Estas são as duas formas óbvias de encarar o problema: centralizar tudo numa única base, ou dividir logo todos os dados em bases isoladas. Isto é tudo o que você pode fazer sem ter que mexer na lógica da aplicação. No entanto, se você está disposto a mexer na sua aplicação, particularmente na modelagem desta, então existe sim um meio termo. A primeira coisa a se fazer é dividir as tabelas em partes conforme as regras de negócio para a sua atualização:

  1. Tabelas que não são atualizadas ou que são atualizadas raramente: inclua aqui tabelas de parâmetros e coisas do tipo. Se você puder realizar as atualizações em apenas um local então você pode fazer com elas caiam no segundo caso:
  2. Tabelas que são atualizadas apenas em um nó como a matriz e são consultadas por todas as outras filiais;
  3. Tabelas onde cada filial é responsável pela atualização de apenas um punhado de registros, sendo que cada filial não pode alterar os registros da outra filial;
  4. Tabelas onde cada filial deve poder atualizar qualquer registro da tabela, independente de qual filial seja.
  • Tudo que estiver nos casos 1 e 2 podem sofrer uma replicação multi/master, que é um pouco menos complexa e possui algumas boas ferramentas para implementar como o Slony I e o Londiste. A ideia é simples, você atualiza as informações em uma única base e as informações são replicadas para os demais nós.
  • Tudo que estiver no 3º caso deve ser modificado para cair no 2º caso através do particionamento de tabelas. Assim você divide uma única tabela em uma tabela pai e várias outras tabelas filhas, uma para cada filial. As atualizações só serão feitos na tabela relativa a filial onde ele está e as suas atualizações são replicadas para as demais filiais. O particionamento de tabelas no PostgreSQL é um pouco chato de ser feito (melhorou um pouco no 8.4 mas no 8.5 está prometida uma revolução), mas é bastante flexível, portanto, depois de particionar as tabelas, você cai numa situação onde a replicação master/slave pode ser aplicada novamente;
  • Se você tiver o azar de cair no 4º caso , então você não terá outra alternativa senão utilizar o commit em duas fazes. Em geral, com uma boa modelagem você consegue fugir deste tipo de situação ao máximo, mas quando não for realmente possível, a ferramenta é esta. Note que nos casos 2 e 3, não estou falando de replicação síncrona. Se você realmente precisar de transações síncronas, com ACID entre todos os nós, o commit em duas fases é a sua única opção.

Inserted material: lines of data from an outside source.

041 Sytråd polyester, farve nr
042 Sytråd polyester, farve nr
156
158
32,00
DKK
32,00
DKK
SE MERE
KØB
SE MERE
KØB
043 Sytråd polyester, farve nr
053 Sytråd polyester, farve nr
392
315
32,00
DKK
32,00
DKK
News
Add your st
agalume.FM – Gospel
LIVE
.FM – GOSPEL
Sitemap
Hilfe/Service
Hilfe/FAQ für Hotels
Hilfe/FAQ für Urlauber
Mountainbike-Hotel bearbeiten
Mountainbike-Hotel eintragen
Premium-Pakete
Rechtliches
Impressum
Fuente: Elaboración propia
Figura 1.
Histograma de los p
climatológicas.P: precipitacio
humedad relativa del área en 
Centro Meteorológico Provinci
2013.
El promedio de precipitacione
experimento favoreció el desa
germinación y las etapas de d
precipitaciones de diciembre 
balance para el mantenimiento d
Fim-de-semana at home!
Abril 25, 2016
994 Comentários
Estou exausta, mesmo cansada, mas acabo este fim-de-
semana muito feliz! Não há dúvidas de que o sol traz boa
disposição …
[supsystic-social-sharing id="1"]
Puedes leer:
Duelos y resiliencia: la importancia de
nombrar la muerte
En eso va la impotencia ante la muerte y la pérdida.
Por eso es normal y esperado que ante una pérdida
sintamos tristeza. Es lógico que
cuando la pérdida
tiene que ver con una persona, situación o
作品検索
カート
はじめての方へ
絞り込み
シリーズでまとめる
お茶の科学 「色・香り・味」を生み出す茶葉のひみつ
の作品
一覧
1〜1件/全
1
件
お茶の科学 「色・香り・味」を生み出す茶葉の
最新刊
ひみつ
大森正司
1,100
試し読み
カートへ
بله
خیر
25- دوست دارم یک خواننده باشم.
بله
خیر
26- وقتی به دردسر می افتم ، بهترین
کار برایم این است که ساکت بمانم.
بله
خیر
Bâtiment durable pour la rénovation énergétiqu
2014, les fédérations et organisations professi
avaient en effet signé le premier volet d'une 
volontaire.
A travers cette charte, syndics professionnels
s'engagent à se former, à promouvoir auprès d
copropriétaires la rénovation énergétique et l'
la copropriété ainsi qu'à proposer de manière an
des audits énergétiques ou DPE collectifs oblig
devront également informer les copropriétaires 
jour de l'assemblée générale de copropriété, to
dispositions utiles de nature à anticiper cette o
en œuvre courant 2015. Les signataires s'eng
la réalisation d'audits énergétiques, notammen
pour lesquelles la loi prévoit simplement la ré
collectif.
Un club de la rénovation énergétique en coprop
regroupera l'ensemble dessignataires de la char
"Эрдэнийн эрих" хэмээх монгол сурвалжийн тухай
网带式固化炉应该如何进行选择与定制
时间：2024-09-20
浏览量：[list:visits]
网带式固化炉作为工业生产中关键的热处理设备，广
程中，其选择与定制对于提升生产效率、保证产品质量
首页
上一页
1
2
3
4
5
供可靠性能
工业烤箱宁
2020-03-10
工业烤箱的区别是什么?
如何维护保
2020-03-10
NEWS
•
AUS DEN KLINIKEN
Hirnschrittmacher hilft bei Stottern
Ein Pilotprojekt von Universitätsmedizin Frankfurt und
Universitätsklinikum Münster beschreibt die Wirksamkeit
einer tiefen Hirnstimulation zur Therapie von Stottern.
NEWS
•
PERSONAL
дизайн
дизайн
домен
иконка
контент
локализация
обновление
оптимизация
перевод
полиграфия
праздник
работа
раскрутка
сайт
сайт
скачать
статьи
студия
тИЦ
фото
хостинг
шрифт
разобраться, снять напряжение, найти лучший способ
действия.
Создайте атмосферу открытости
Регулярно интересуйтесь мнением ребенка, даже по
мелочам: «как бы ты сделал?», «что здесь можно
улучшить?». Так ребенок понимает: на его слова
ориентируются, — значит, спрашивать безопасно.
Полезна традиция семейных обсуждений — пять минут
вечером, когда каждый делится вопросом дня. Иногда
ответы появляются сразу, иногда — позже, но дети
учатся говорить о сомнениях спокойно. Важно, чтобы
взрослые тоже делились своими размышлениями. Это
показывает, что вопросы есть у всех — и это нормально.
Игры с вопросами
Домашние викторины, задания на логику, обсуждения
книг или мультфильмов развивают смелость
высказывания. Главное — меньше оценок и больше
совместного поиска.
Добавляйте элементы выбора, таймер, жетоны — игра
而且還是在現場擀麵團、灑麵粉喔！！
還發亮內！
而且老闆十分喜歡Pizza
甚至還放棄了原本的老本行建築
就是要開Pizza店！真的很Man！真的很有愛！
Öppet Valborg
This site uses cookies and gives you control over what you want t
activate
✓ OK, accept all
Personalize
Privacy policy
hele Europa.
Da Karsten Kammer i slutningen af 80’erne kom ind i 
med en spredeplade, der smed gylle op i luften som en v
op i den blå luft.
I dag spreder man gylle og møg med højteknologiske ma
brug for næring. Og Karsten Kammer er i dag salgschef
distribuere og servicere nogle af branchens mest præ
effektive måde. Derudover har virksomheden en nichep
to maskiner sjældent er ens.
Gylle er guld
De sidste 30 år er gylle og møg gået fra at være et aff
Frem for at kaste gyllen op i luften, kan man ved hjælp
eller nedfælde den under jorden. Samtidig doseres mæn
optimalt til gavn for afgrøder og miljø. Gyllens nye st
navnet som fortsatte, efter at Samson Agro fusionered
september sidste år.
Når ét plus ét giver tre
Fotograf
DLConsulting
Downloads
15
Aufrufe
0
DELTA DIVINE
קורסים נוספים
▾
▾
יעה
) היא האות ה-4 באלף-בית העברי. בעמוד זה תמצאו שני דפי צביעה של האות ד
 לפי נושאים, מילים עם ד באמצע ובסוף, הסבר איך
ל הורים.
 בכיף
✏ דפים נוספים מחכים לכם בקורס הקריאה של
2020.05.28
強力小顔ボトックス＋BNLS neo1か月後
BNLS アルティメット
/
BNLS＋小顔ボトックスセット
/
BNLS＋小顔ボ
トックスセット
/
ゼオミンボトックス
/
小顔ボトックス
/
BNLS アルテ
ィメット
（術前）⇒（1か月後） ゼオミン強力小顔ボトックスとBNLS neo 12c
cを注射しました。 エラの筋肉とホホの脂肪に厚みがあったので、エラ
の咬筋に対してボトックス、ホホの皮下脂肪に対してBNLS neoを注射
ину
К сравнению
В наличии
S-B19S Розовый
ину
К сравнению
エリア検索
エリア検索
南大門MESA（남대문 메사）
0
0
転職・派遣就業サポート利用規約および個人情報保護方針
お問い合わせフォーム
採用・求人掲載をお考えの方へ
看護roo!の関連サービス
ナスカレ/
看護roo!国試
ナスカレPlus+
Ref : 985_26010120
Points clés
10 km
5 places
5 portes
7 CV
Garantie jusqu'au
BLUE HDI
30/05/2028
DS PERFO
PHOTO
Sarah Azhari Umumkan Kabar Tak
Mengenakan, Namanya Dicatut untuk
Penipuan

Como você pode perceber, não existe solução fácil. Mas, feliz são os desenvolvedores que criam suas aplicações já pensando neste tipo de solução. É claro que hoje se utiliza muito SOA, REST e outras tecnologias para trafegar informações entre aplicações. Outros se aventuram com o envio de TXT, ou XML para lá e para cá das mais diversas formas. Há ainda aqueles que criam uma teia de DBLinks para interligar as bases. Eu como DBA não sou especialista neste tipo de solução, mas acredito que elas sirvam para resolver outro tipo de problema. Um exemplo clássico seria a disponibilização de informações ou serviços de uma aplicação para outra aplicação diferente e não para a replicação de informações dentro de uma mesma aplicação. Trocar informações entre aplicações é muito diferente de replicar informações em bases distribuidas. A chave do problema sempre estará nas diferenças entre síncrono e assíncrono, e master/slave e multimaster.

Bom, eu acho que é só por enquanto. Se alguém conhecer outro tipo de solução que não seja baseada em nenhum dos casos aqui ou se tiver uma experiência que refute os argumentos que apresentei aqui, por favor deixe um comentário abaixo para trocarmos umas figurinhas, ok?